En 2001 la Russie publiait les fondements de sa politique de domination de l’espace arctique. Aujourd’hui, la construction de brise-glaces à propulsion nucléaire, vaisseaux indispensables à la navigation dans cette zone, témoigne de la concrétisation de sa volonté inchangée en la matière.
Le canal de Suez représente 7% du transport mondial et rapporte à l’Etat égyptien plus de 5 millions de dollars par jour. Ce passage stratégique permet de raccourcir de 20% le temps de trajet entre Tokyo et le Havre, comparativement à la route maritime du Cap de Bonne Espérance. Ce canal est, de plus, marqué par la présence des bases navales françaises, américaines, japonaise et chinoise.
Un passage le long des côtes arctiques Russes, serait une alternative rentable et donc hautement stratégique. En effet, il permettrait concomitamment de raccourcir les temps de trajet entre l’Asie et l’Europe d’une dizaine de jours, et de se prémunir contre une condamnation du canal de Suez. La question des ressources (gaz, pétrole) de l’Arctique suscite l’intérêt et la convoitise. C’est pourquoi la Russie renforce sa présence sur 1,2 million de kilomètres carrés d’îles arctiques, et revendique leur souveraineté, depuis 2001, auprès des Nations Unies.
En attendant la fonte des glaces annoncée, la banquise n’est actuellement pas prête de disparaître dans l’immédiat, même s’il est possible de constater une baisse de la recomposition de la banquise en hiver. C’est pourquoi certains pays ont également saisi tout l’intérêt stratégique de la maîtrise de la navigation en zone arctique. La Chine, l’Allemagne, la Norvège le Royaume-Uni et la France ont prévu et, pour certains, déjà mis à l’eau de nouveaux vaisseaux de support polaire, au cours de ces trois dernières années. La marine américaine, quant à elle, malgré quelques difficultés politiques, a maintenu son programme de 10 milliards de dollars pour la fabrication de brise-glaces polaires afin de garantir ses « intérêts souverains » face à la « concurrence ».

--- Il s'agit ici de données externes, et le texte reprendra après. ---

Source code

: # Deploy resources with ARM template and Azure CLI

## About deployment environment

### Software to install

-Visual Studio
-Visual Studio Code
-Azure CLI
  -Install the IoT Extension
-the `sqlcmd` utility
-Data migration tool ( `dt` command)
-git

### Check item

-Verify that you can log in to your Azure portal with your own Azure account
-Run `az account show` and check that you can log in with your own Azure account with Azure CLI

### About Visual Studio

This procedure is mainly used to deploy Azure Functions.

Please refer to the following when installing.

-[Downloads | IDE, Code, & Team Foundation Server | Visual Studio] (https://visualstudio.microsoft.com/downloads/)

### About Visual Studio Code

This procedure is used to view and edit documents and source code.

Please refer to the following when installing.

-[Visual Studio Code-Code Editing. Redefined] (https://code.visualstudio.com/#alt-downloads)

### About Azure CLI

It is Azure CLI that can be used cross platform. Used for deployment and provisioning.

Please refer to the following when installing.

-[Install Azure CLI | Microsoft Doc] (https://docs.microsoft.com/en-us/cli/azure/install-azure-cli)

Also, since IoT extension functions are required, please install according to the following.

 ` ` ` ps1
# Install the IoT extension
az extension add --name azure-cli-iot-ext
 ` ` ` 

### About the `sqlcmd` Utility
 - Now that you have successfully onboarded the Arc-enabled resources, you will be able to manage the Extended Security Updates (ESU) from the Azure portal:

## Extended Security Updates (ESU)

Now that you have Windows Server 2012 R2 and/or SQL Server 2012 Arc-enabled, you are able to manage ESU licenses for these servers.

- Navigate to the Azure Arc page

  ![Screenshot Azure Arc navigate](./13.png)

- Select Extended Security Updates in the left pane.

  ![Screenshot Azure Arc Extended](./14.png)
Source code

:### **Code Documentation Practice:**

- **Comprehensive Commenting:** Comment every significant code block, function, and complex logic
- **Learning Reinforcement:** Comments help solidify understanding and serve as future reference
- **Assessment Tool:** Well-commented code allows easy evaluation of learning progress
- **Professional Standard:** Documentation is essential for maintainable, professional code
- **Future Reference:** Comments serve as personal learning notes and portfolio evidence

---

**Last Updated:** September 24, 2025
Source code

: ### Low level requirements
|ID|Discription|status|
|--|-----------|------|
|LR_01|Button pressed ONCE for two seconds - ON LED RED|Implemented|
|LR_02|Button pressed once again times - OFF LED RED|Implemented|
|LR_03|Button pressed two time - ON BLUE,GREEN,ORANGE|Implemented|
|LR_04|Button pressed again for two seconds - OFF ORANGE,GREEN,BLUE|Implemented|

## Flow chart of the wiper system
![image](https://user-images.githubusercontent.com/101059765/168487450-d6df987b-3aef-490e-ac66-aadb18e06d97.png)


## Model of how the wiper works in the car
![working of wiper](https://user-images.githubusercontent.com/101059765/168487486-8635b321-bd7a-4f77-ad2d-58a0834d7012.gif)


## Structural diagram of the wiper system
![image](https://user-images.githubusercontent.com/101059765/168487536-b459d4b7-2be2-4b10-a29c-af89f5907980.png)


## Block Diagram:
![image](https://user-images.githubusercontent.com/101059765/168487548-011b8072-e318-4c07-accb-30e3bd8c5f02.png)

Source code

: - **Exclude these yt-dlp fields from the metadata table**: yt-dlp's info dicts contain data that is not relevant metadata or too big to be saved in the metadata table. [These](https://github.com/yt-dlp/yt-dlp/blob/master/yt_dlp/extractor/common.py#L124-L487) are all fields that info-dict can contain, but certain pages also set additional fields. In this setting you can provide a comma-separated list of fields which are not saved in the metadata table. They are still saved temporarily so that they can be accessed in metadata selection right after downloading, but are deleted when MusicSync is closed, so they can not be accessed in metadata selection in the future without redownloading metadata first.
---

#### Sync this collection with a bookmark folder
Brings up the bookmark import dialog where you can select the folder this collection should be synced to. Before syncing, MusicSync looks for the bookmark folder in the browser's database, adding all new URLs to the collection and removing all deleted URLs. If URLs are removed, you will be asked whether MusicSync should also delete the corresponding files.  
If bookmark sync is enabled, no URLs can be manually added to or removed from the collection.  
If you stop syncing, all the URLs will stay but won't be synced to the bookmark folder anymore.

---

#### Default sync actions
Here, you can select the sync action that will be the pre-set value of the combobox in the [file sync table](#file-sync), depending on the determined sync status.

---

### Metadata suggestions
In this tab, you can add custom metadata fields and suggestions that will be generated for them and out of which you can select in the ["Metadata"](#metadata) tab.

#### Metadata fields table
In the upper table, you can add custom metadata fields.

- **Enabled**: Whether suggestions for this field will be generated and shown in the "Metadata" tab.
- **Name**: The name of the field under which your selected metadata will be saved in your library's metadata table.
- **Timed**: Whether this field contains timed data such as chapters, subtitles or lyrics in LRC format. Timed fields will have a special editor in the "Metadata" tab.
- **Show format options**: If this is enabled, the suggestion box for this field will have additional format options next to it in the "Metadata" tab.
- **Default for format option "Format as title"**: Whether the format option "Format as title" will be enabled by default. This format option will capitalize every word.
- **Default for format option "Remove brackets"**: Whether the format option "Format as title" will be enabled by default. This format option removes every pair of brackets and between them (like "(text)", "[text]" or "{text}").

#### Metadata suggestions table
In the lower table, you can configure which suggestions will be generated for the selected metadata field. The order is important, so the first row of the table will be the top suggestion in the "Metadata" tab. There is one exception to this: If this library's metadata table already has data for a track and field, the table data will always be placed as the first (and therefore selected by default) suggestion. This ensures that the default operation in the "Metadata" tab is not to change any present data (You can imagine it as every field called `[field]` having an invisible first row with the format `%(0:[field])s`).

Mais, c’est bien la Russie qui possède la plus importante flotte apte à naviguer dans les eaux froides. En effet, il s’agit du seul pays à posséder une marine conséquente et adaptée : 39 brise-glaces dont 6 à propulsion nucléaire. Elle souhaite ainsi se doter de navires de nouvelle génération tant pour des besoins militaires que civils, notamment via le programme 22220. Ce projet, bien qu’ayant pris du retard, prévoit de construire les plus gros et puissants brise-glace à propulsion nucléaire jamais conçus, avec la livraison en 2016 du premier d’une nouvelle série, l’Arktika qui aura couté plus de 1,5 milliard d’euros. Ces navires seraient capables de naviguer à travers de plus de 3 mètres de glace et pourraient rester opérationnels par -50°C. Ces caractéristiques hors-normes témoignent de la volonté russe de contrôler ces nouvelles routes commerciales polaires toute l’année et pourraient même avoir d’autres objectifs tels que ceux permettant l’exploration et l’exploitation de ressources dans les fonds arctiques.
Ce programme de renouvellement de la flotte civile et militaire n’est qu’une partie de la stratégie russe de maîtrise la route du Nord dans cette zone. Les récents exercices de tirs sur des cibles navales le long des côtes russes, la communication autour de la première brigade d’infanterie arctique dépendant du commandement de la Flotte du Nord sont autant de démonstration de force que des mises en pratique concrètes des fondements de la politique de la Fédération de Russie dans l'Arctique. Depuis 2001 cette dernière développe une doctrine d’opposition à la mise en place d'infrastructures militaires en Alaska, au Canada, au Groenland, en Islande et en Norvège. La Russie met ainsi en place un arsenal politique et stratégique global visant à asseoir sa présence en zone polaire. Outre le renouvellement des matériels adaptés à l’environnement arctique, l’Etat russe soutien activement le développement d’infrastructures industrielles, de logements et de transport sur ses côtes nord, tout en finançant l’approvisionnement de vivres, pétrole et de matières premières et en mettant en place une stricte politique de protection environnementale. Ainsi, la Russie fait état volonté active de mainmise sur la zone arctique, politique qui ne semble pas avoir d’équivalent dans les pays de l’alliance pour la zone de l’arctique.